Before we show you how this is done, let’s take a step back discuss the importance of Customer Lifetime Value. Customer Lifetime Value (CLV) is the projected revenue that a customer will generate during their lifetime with your company (from their first until their last purchase). Compare this to the amount of money you spent to acquire this new customer and you have a guideline that can help you determine the limit of what can be spent to recruit a new customer. If the cost of acquisition is higher than the lifetime value of that customer, then red flags should be waving.

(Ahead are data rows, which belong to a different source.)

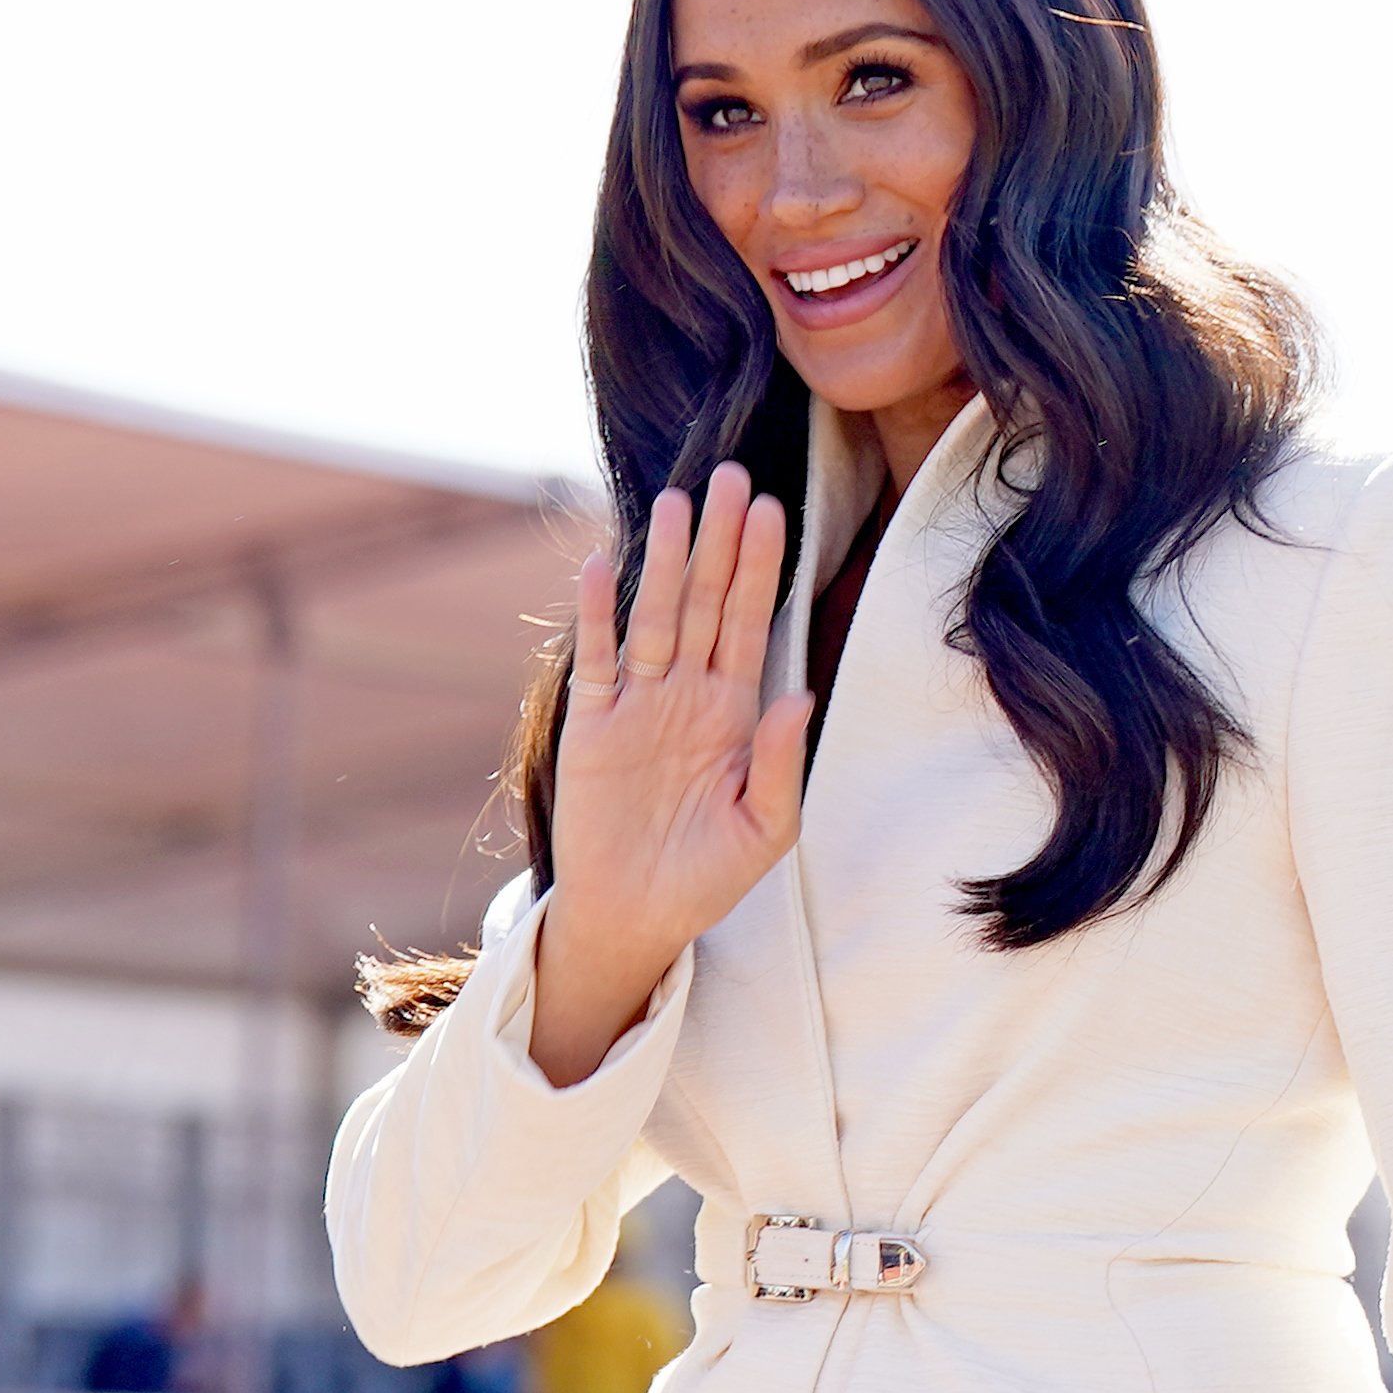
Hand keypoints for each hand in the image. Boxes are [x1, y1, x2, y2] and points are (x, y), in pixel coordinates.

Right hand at [524, 467, 812, 1085]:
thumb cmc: (707, 876)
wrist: (637, 915)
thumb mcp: (764, 829)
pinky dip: (600, 616)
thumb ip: (781, 764)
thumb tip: (801, 697)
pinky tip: (603, 567)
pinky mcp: (591, 726)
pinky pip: (598, 661)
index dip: (761, 568)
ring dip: (666, 562)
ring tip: (678, 502)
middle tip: (733, 476)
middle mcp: (688, 695)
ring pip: (655, 617)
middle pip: (708, 603)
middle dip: (721, 543)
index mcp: (736, 713)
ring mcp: (637, 705)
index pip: (752, 624)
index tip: (774, 510)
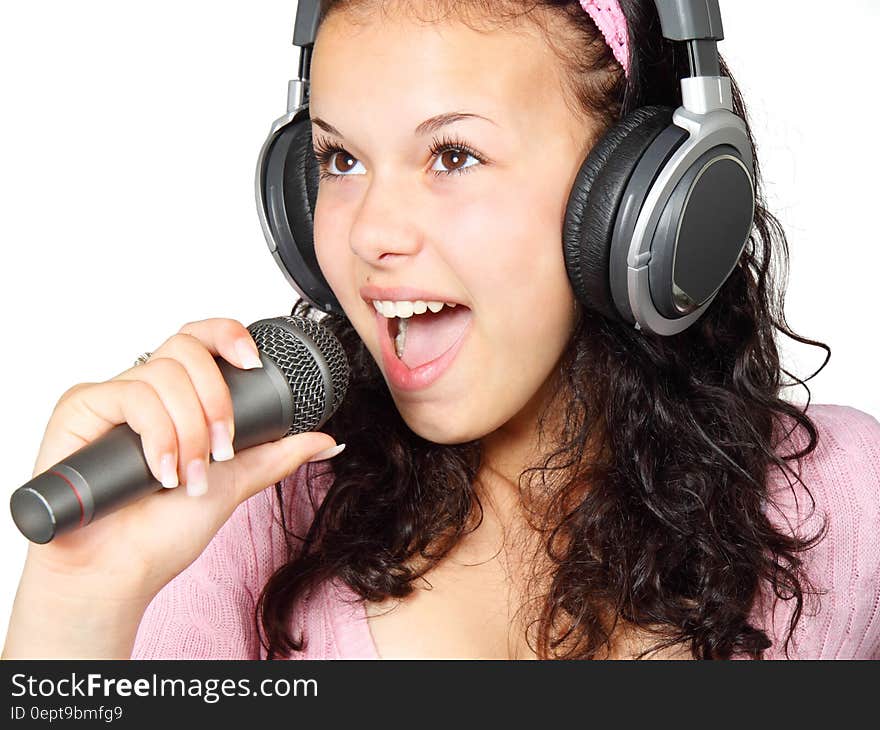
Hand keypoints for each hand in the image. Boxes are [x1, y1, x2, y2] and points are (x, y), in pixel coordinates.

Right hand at [19, 317, 338, 604]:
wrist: (118, 572)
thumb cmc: (163, 532)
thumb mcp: (234, 483)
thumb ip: (276, 455)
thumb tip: (328, 440)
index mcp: (178, 398)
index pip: (202, 341)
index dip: (228, 336)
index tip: (255, 363)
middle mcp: (144, 390)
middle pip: (186, 348)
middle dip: (216, 400)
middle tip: (223, 450)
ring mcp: (111, 397)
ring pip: (163, 374)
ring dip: (189, 430)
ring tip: (189, 477)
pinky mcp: (79, 408)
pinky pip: (129, 395)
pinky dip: (157, 435)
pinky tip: (162, 472)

Sounds Great! How Can I Measure This?

By now you may be asking how you can calculate this for your business. The following step-by-step breakdown explains:

  1. Step 1 – Determine Acquisition Cost. How much did you pay to acquire these customers?
    • Formula – Ad cost / New Users Acquired (make sure your time-frames are the same
  2. Step 2 – Average Order Value. How much do they spend per order?
    • Formula – Total Transaction Revenue / Total Number of Transactions in a given time period
  3. Step 3 – Orders Per Year? Quite simply, how many orders do they place per year (or week, or month, etc)?
    • Formula – This can be an assigned number based on your knowledge of your business.
  4. Step 4 – Retention. How many years (weeks, months) will they be customers for?
    • Formula – Also an assigned number based on knowledge of your business
  5. Step 5 – Net Profit. What is the net profit percentage of goods sold?
    • Formula – You may need to touch base with your Sales team to get this piece of information. Or you could make an educated guess based on industry trends.

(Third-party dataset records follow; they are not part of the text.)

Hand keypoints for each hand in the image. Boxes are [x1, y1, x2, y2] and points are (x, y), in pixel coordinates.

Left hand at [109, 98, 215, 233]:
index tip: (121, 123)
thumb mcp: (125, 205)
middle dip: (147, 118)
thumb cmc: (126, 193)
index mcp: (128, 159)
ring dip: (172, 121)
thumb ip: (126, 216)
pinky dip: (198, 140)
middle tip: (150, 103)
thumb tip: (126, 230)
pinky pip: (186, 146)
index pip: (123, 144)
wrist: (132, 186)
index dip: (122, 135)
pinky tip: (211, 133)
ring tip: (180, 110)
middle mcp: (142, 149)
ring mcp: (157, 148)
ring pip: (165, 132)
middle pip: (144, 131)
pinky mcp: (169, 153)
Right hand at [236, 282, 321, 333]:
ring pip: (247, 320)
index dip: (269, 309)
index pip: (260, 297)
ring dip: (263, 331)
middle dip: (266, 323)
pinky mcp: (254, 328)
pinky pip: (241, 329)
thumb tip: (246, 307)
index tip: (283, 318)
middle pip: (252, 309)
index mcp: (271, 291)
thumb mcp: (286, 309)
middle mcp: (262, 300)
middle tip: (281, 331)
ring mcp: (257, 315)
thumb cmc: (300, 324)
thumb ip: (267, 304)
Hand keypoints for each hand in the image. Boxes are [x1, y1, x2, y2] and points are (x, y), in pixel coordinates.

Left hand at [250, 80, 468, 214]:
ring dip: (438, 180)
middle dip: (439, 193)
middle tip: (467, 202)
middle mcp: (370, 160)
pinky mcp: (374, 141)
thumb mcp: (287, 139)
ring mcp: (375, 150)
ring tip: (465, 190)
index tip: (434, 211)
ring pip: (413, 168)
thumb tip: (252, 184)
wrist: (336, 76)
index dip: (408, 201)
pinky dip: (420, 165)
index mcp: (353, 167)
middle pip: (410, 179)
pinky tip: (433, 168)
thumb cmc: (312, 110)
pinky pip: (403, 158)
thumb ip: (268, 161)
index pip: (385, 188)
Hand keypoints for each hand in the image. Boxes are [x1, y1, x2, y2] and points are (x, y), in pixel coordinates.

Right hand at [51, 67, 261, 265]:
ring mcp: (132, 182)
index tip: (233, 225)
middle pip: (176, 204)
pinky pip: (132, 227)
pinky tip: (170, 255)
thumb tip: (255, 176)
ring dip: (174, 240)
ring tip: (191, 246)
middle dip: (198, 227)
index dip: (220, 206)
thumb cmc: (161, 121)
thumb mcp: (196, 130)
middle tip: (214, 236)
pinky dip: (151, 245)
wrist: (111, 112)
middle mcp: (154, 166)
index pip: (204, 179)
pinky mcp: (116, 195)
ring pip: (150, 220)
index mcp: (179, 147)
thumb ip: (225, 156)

Customer Lifetime Value in Action

Now, let’s put it all together! Here is an example of a good CLV vs a bad CLV.

Scenario 1: You run a paid search campaign for those looking to buy new boots in November. You spend $60,000 on the campaign, which gains you 1,000 new customers. On average, those customers spend $120, will come back 2 more times over the course of the year to buy additional items, and will stay a loyal customer for 5 years. Your profit margin on each pair of boots is 10%.

  • Lifetime Gross Revenue (Avg. Order Value * Orders per Year * Retention Period) $120.00 * 3 * 5 = $1,800
  • Lifetime Net Profit (aka Customer Lifetime Value) (Lifetime Gross Revenue * Net Profit – Acquisition Cost) ($1,800.00 * 10%) – ($60,000 / 1,000) = $180.00 – $60 = $120.00

You are making $120.00 profit from each new customer gained! If you did, in fact, gain 1,000 new customers from the campaign, that’s a lifetime value of $120,000 on just those customers. Nice work!

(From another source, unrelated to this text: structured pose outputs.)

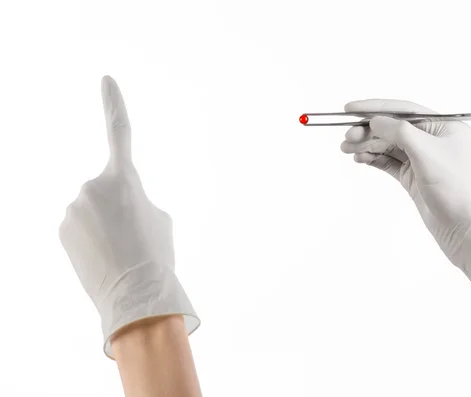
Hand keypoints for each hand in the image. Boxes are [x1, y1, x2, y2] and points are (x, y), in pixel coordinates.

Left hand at [59, 76, 198, 357]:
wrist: (134, 293)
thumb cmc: (156, 254)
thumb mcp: (160, 219)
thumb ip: (138, 200)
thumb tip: (117, 207)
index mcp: (123, 177)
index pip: (118, 130)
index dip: (113, 102)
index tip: (105, 79)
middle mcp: (92, 185)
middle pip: (107, 188)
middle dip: (118, 206)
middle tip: (132, 235)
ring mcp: (72, 207)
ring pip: (92, 209)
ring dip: (105, 224)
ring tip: (119, 250)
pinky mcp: (62, 229)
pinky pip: (79, 225)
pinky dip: (91, 238)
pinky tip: (103, 257)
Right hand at [340, 99, 470, 304]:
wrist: (466, 229)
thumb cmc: (457, 189)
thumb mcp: (427, 153)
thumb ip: (400, 132)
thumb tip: (376, 120)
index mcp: (444, 126)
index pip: (404, 110)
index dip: (375, 108)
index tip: (350, 109)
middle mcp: (433, 140)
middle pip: (393, 128)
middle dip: (368, 131)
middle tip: (346, 137)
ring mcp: (422, 159)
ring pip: (388, 146)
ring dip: (367, 145)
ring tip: (346, 149)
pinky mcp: (414, 177)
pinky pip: (389, 162)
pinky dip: (373, 159)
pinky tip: (360, 159)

Now let’s look at the other side of the coin.

Scenario 2: You run a paid search campaign for those looking to buy new runners in July. You spend $20,000 on the campaign, which in the end gains you 100 new customers. On average, those customers spend $120, will come back 2 more times over the course of the year to buy additional items, and will stay a loyal customer for 5 years. Your profit margin on each pair of runners is 10%.

  • Lifetime Gross Revenue (Avg. Order Value * Orders per Year * Retention Period) $120.00 * 3 * 5 = $1,800
  • Lifetime Net Profit (aka Customer Lifetime Value) (Lifetime Gross Revenue * Net Profit – Acquisition Cost) ($1,800.00 * 10%) – ($20,000 / 100) = $180.00 – $200 = -$20.00

This is not good. By these calculations, we are losing $20.00 per customer gained. We need to fix this fast by looking at our channels, our copy, our creative, etc.

So Why is CLV So Important?

Understanding Customer Lifetime Value versus what it costs to acquire that customer will set your business up for success in the long run. Ideally, you are looking for a 3:1 ratio in terms of CLV to CAC. This shows that you are getting a great return on your money spent.

Based on these calculations, we can compare customer lifetime values amongst different channels (Paid vs Organic), different products (T-shirts vs Jeans), different time periods (Christmas vs Black Friday), and many more. We can determine who our most valuable clients are, how we acquired them, and how much it cost. Tell me that isn’t data any business leader would want to have when it comes to making business decisions!